Muniz é o tipo de artista que nos faz atravessar um território inexplorado entre o original e a cópia, entre a imagem e a sua representação. Ele brinca constantemente com a nossa perceção, obrigando-nos a olhar duas, três, cem vezes a mesma obra. Quando se vê à distância o seu “Marat (Sebastiao)” da série “Pictures of Garbage”, avista-se a famosa pintura de Jacques-Louis David. Aproximem-se e descobrirão uma montagem de detritos de Jardim Gramacho, um dos maiores aterros sanitários do mundo situado perto do Rio de Janeiro. Foi aqui que Muniz trabalhou com os catadores, aqueles recolhedores de resíduos que sobrevivem ao reciclar materiais. Esta colaboração não é simplesmente artística, é profundamente social, com os lucros revertidos para esses trabalhadores marginalizados.

O que me agrada em Muniz é esta insistência em manipular a nossa perceção visual, como um prestidigitador que nos mostrasse os seus truques enquanto continua a iludir-nos. O seu método é transparente mas o resultado mantém-se mágico. Este paradoxo lembra-me inevitavelmente o pensamento de Marcel Duchamp que declarou: “São os espectadores que fazem os quadros” [1]. Duchamp, como Muniz, compreendia que a arte só existe neste espaço ambíguo entre o objeto e quem o percebe. A obra é simplesmente um desencadeador, um mecanismo que ativa a nossa própria experiência. Quando Muniz reproduz “A Bar at the Folies-Bergère” de Manet com pedaços recortados de revistas, não simplesmente copia uma imagem icónica, cria um novo objeto visual que contém simultaneamente o original e a sua reinterpretação. Obriga-nos a reconhecer o processo de construção da imagem, preservando o seu poder de evocação.

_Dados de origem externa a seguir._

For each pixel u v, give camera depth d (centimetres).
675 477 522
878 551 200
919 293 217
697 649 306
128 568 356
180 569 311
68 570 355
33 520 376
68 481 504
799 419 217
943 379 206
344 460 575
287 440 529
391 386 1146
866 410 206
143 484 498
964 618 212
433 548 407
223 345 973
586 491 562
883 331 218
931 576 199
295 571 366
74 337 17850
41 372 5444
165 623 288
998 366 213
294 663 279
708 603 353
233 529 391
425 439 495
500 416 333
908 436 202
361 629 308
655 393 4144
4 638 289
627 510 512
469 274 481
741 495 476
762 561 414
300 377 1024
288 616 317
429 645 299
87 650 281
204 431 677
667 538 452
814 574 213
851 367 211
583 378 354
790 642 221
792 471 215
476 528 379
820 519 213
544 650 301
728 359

Mas atenção, não se enganem. Muniz não é um simples imitador técnico. A sua arte não é uma questão de virtuosismo manual, embora o possua em abundância. Não, o seu verdadeiro génio reside na sua capacidade de transformar o significado dos materiais que utiliza. Tomem a sua série “Sugar Children” onde fotografou crianças de trabalhadores nas plantações de cana-de-açúcar, depois recriou os seus retratos com açúcar. O resultado final não é simplesmente uma imagem bonita, mas um comentário pungente sobre como esses trabalhadores extraem literalmente a “doçura” das suas próprias vidas para satisfazer o nosso consumo ocidental. A matéria torna-se mensagem. O meio torna-se metáfora.

Esta abordagem faz-me lembrar a teoria literária de Roland Genette sobre a transtextualidade [2]. Genette explora como os textos se constroem em referência a outros textos pré-existentes, criando níveis de significado que ultrapassam o simples conteúdo. Muniz faz exatamente isso com as imagens. Cada obra é ao mesmo tempo uma referência à história da arte e uma criação nova que transcende o seu original. Tome a sua série “Pictures of Junk” onde reproduz obras-primas clássicas com lixo. Não é um simples exercício de citação, mas uma transformação completa que acrescenta camadas de significado. Quando reinterpreta “Leda e o Cisne” de Leonardo da Vinci utilizando detritos, não se limita a reciclar uma imagem famosa, questiona a nossa relação com a mitologia, a beleza e o nosso próprio património cultural. A Barbie abandonada que marca a decoração ao lado da perna de Leda não é apenas um detalhe divertido, mas um comentário sobre a forma como os nossos mitos contemporâneos coabitam com os antigos.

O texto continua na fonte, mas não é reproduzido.